§ **TEKS**:
────────────────────────────────────────

Toleransi Beragama Tetap Jadi Tantangan Presiden Terpilih
2018.11.16
Jakarta

Masih berulangnya kasus intoleransi beragama di Indonesia dinilai menjadi tantangan presiden terpilih dalam Pemilihan Umum (Pemilu) 2019. Tren ini diprediksi akan terus terjadi terutama di tahun-tahun politik.
Mohamad Guntur Romli, anggota tim sukses pasangan calon presiden-wakil presiden Joko “Jokowi” Widodo-Ma'ruf Amin mengatakan isu intoleransi meningkat pada tahun politik karena sentimen agama masih digunakan dalam kampanye baik dalam bentuk positif maupun negatif.
Puncaknya terjadi tahun 2017 ketika mantan gubernur Jakarta Basuki “Ahok” Tjahaja Purnama dijebloskan ke penjara terkait kasus penistaan agama, katanya dalam Diskusi Publik dalam rangka Peringatan Hari Toleransi Internasional bertajuk “Toleransi dan Kebebasan Beragama dalam Dinamika Pilpres 2019” yang digelar Setara Institute di Jakarta, Jumat, 16 November 2018.

────────────────────────────────────────

§ **BAHAN**:
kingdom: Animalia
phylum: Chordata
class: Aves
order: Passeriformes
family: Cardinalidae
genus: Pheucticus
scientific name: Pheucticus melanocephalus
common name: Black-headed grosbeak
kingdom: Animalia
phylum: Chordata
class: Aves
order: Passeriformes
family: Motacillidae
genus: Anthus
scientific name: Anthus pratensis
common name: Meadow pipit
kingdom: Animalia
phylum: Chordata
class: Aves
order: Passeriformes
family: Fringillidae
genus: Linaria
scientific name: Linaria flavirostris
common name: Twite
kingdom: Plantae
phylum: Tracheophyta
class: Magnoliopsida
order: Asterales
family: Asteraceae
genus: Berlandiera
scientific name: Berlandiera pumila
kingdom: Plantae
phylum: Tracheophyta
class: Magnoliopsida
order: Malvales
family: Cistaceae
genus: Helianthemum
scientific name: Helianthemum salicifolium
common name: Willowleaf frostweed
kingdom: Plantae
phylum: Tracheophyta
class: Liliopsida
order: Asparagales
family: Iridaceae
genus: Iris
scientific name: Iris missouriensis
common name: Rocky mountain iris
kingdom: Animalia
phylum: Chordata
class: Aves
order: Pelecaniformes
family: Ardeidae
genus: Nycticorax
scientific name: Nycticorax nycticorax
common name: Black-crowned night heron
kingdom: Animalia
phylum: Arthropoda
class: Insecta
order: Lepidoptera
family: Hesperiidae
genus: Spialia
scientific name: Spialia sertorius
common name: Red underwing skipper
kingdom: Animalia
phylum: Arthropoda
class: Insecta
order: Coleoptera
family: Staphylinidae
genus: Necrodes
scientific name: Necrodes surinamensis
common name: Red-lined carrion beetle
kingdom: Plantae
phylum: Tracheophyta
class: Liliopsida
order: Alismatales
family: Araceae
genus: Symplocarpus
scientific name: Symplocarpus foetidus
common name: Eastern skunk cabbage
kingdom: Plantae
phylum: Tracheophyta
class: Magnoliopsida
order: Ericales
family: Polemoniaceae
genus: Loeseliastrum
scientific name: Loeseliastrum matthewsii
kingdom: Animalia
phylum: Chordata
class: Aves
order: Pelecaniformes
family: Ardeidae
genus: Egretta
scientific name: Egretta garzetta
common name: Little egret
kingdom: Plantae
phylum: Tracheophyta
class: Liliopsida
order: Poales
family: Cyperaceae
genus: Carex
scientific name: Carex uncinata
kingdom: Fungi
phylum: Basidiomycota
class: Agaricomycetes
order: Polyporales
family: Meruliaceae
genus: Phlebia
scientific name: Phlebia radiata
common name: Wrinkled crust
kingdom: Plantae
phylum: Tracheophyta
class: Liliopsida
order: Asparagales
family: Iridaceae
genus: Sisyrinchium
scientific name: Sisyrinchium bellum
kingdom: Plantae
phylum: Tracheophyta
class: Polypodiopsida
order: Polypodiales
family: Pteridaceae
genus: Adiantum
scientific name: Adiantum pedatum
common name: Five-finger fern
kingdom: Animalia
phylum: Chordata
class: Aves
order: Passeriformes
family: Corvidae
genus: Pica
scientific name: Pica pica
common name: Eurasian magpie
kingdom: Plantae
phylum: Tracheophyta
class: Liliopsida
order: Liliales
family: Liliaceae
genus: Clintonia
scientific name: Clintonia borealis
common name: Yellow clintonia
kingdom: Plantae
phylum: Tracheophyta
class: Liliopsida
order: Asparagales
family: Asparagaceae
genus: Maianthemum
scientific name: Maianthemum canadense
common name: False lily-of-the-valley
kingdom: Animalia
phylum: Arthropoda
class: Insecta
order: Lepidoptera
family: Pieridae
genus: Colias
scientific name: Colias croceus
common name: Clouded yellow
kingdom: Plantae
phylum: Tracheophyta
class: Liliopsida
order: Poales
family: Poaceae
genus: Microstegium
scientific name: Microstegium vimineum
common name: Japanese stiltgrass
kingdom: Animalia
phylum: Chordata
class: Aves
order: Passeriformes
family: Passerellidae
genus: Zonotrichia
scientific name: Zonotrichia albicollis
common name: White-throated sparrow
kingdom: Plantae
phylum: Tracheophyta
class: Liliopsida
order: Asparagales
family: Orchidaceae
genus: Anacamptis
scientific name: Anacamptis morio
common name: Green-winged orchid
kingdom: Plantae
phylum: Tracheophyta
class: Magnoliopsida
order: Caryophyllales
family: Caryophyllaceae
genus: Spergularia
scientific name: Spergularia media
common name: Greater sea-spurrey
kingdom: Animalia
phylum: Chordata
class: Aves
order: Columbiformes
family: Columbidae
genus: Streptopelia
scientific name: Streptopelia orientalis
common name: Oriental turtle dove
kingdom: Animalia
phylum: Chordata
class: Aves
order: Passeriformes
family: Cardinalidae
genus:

────────────────────────────────────────

§ **PERMINTAAN**: Menurut teks tentang toleransi beragama, lembaga apa yang menggelar diskusi publik peringatan Hari Toleransi Internasional? Baris-baris ini tidak berkaitan dengan teks.

§ **HASIL TUGAS**: Setara Institute.